Owning a gun doesn’t make anyone safer, says Lori Haas, Virginia state director of the Coalition to Stop Gun Violence.  

“They increase the risk of suicide. They increase the risk of assault and homicide. They increase the lethality in domestic violence situations,” she said.

Some outdoor ranges remain open in Virginia. Stephen L. Sulzer, an attorney who teaches beginners at an outdoor range in Fairfax County, said some basics can be taught online. But he stopped taking newcomers at his range because it was too difficult to help students master their grip and stance while maintaining social-distancing guidelines and standing 6 feet away.

Sulzer said he can help someone become safe with guns without going to the range – “but I can’t make you effective.”

Practice is important, said Amy Skelton, a single mom living near Lynchburg.

“The more research I do, a gun is the safest way to protect yourself,” she said, adding that she has taken classes. “I wanted to be a responsible gun owner.”
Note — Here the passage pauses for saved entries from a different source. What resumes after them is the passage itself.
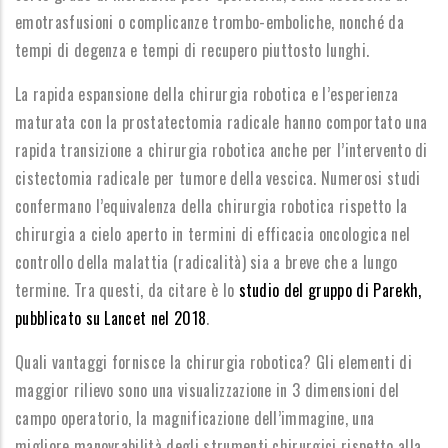
emotrasfusioni o complicanze trombo-emboliche, nonché da
tempi di degenza e tempi di recupero piuttosto lunghi.
La rapida espansione della chirurgia robotica e l’esperienza
maturata con la prostatectomia radicale hanno comportato una
rapida transizione a chirurgia robotica anche per l’intervento di
cistectomia radicale per tumore della vescica. Numerosi studi
confermano l’equivalenza della chirurgia robotica rispetto la
chirurgia a cielo aperto in termini di efficacia oncologica nel
controllo della malattia (radicalità) sia a breve che a lungo
termine. Tra questi, da citare è lo
studio del gruppo di Parekh,
pubblicato su Lancet nel 2018
.
Quali vantaggi fornisce la chirurgia robotica? Gli elementi di
maggior rilievo sono una visualizzazione in 3 dimensioni del
campo operatorio, la magnificazione dell’immagine, una
migliore manovrabilità degli strumenti chirurgici rispetto alla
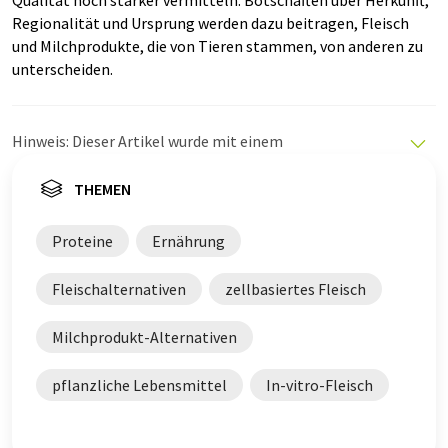
Qualität noch stärker vermitteln. Botschaften über Herkunft,
Regionalität und Ursprung werden dazu beitragen, Fleisch
und Milchprodukte, die von Tieren stammen, von anderen zu
unterscheiden.
Hinweis: Dieser Artikel wurde mit einem
Computersystem ohne menschlichen Eingriff übersetzt.
LUMITOS bietet diese automatischen Übersetzungen
THEMEN
an, um eine größere Bandbreite an aktuellen
Nachrichten zu präsentieren. Da dieser Artikel mit
Proteine
Ernährung
automatischer Übersetzung übersetzt wurde, ist es
möglich, dass er Fehler im Vokabular, in der Syntax oder
Fleischalternativen
zellbasiertes Fleisch
in der Grammatik enthält. Den ursprünglichen Artikel in
Englisch finden Sie
hier
.
Milchprodukt-Alternativen
pflanzliche Lebensmittel
In-vitro-Fleisch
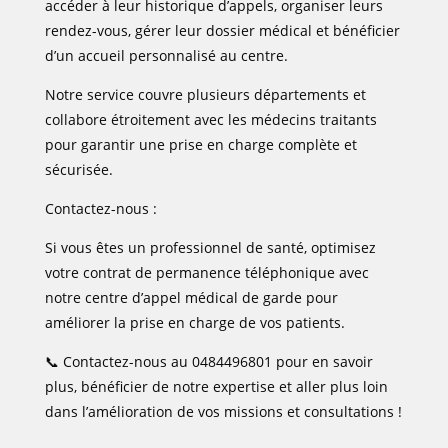
accéder à leur historique d’appels, organiser leurs
rendez-vous, gérer leur dossier médical et bénéficier
d’un accueil personnalisé au centre.
Notre service couvre plusieurs départements et
collabore étroitement avec les médecins traitants
pour garantir une prise en charge complète et
sécurisée.
Contactez-nous :
Si vous êtes un professionnel de santé, optimisez
votre contrat de permanence téléphonique avec
notre centre d’appel médical de garde pour
améliorer la prise en charge de vos patients.
📞 Contactez-nous au 0484496801 pour en savoir
plus, bénéficier de notre expertise et aller plus loin
dans l’amélioration de vos missions et consultations !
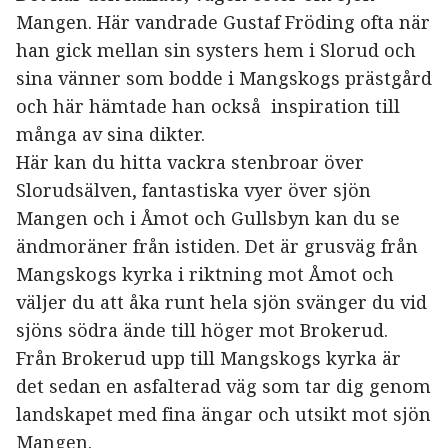
Mangen. Här vandrade Gustaf Fröding ofta när
han gick mellan sin systers hem i Slorud och
sina vänner som bodde i Mangskogs prästgård
och här hämtade han också inspiration till
många av sina dikter.
Här kan du hitta vackra stenbroar över
Slorudsälven, fantastiska vyer över sjön
Mangen och i Åmot och Gullsbyn kan du se
ändmoräner från istiden. Det är grusväg från
Mangskogs kyrka i riktning mot Åmot och
väljer du att åka runt hela sjön svänger du vid
sjöns södra ände till höger mot Brokerud.
Från Brokerud upp till Mangskogs kyrka är
det sedan en asfalterad väg som tar dig genom
landskapet med fina ängar och utsikt mot sjön
Mangen.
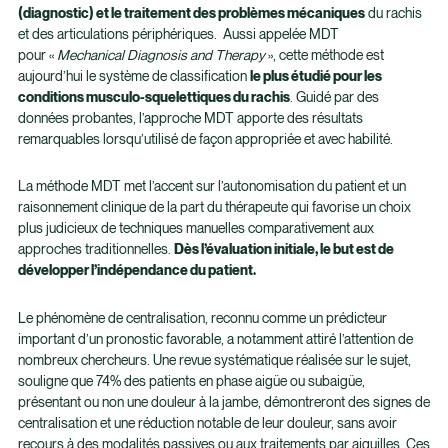
(diagnostic) et le traitement des problèmes mécaniques
du rachis
et des articulations périphériques. Aussi appelée MDT
pour «
Mechanical Diagnosis and Therapy
», cette méthode est
aujourd’hui le système de classification
le plus étudié pour les
conditions musculo-squelettiques du rachis
. Guidé par des
données probantes, l’approche MDT apporte des résultats
remarquables lorsqu’utilisé de façon appropriée et avec habilité.
La méthode MDT met l’accent sur l’autonomisation du patient et un
raisonnement clinique de la part du thérapeute qui favorise un choix
plus judicieux de techniques manuelles comparativement aux
approches traditionnelles.
Dès l’évaluation initiale, le but est de
développer l’indépendance du patient.
Le phénomène de centralisation, reconnu comme un prédicteur
important d’un pronostic favorable, a notamment attiré l’attention de
nombreux chercheurs. Une revue systématique réalisée sur le sujet,
souligne que 74% des patients en phase aigüe ou subaigüe,
présentant ou non une douleur à la jambe, démontreront des signes de
centralisation et une réduction notable de leur douleur, sans avoir
recours à des modalités passives ou aux traitements par aiguilles. Ces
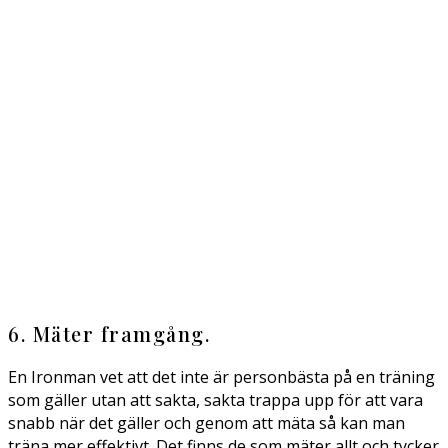
6. Mäter framgång.
En Ironman vet att det inte är personbästa på en träning
som gäller utan att sakta, sakta trappa upp för att vara
snabb när det gäller och genom att mäta så kan man
träna mer effektivt. Det finns de som mäter allt och tycker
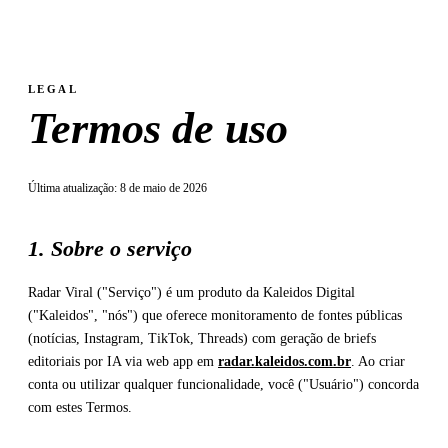
LEGAL
Termos de uso
Última atualização: 8 de maio de 2026
1. Sobre o serviço
Radar Viral ("Serviço") é um produto da Kaleidos Digital
("Kaleidos", "nós") que oferece monitoramento de fontes públicas
(notícias, Instagram, TikTok, Threads) com geração de briefs
editoriais por IA via web app em
radar.kaleidos.com.br
. Ao criar
conta ou utilizar qualquer funcionalidade, você ("Usuário") concorda
com estes Termos.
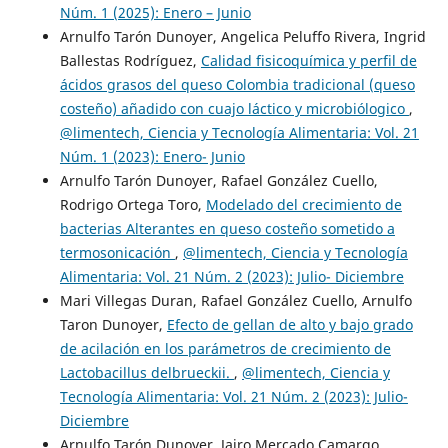
Núm. 1 (2025): Enero – Junio
Arnulfo Tarón Dunoyer, Angelica Peluffo Rivera, Ingrid
Ballestas Rodríguez,
Calidad fisicoquímica y perfil de
ácidos grasos del queso Colombia tradicional (queso
costeño) añadido con cuajo láctico y microbiólogico
,
@limentech, Ciencia y Tecnología Alimentaria: Vol. 21
Núm. 1 (2023): Enero- Junio
Arnulfo Tarón Dunoyer, Rafael González Cuello,
Rodrigo Ortega Toro,
Modelado del crecimiento de
bacterias Alterantes en queso costeño sometido a
termosonicación
,
@limentech, Ciencia y Tecnología
Alimentaria: Vol. 21 Núm. 2 (2023): Julio- Diciembre
Mari Villegas Duran, Rafael González Cuello, Arnulfo
Taron Dunoyer,
Efecto de gellan de alto y bajo grado
de acilación en los parámetros de crecimiento de
Lactobacillus delbrueckii.
,
@limentech, Ciencia y
Tecnología Alimentaria: Vol. 21 Núm. 2 (2023): Julio-
Diciembre
Arnulfo Tarón Dunoyer, Jairo Mercado Camargo ,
Skelton bought her gun before the pandemic and practiced at the SafeSide’s indoor range before it closed. She liked the fact that there was staff supervision and people who could advise her. Since it has been closed down, she still finds places to shoot. She lives in the country and set up a target in her yard.

The Lynchburg lawsuit names as defendants Governor Northam and Gary T. Settle, superintendent of Virginia State Police. It was filed on behalf of SafeSide and the gun rights groups by attorney David Browne of the Richmond firm Spiro & Browne.

The plaintiffs want a judge to find that the governor’s executive order violates the Virginia Constitution, along with an injunction barring state police from enforcing it.

“The text of EO 53 itself reveals a disrespect for the exercise of firearms-related

rights. It closes down indoor shooting ranges as mere ‘places of public amusement,’” the complaint states. “But although there is no enumerated right in the United States or Virginia constitutions to frequent a tanning salon, racetrack, or bowling alley, there is such a right recognized in both constitutions that protects shooting ranges. Moreover, EO 53 allows businesses to remain open that are favored by the governor, yet which expose Virginians to a much higher degree of social interaction than indoor shooting ranges.”

Attorneys for the state have asked that the case be moved to federal court.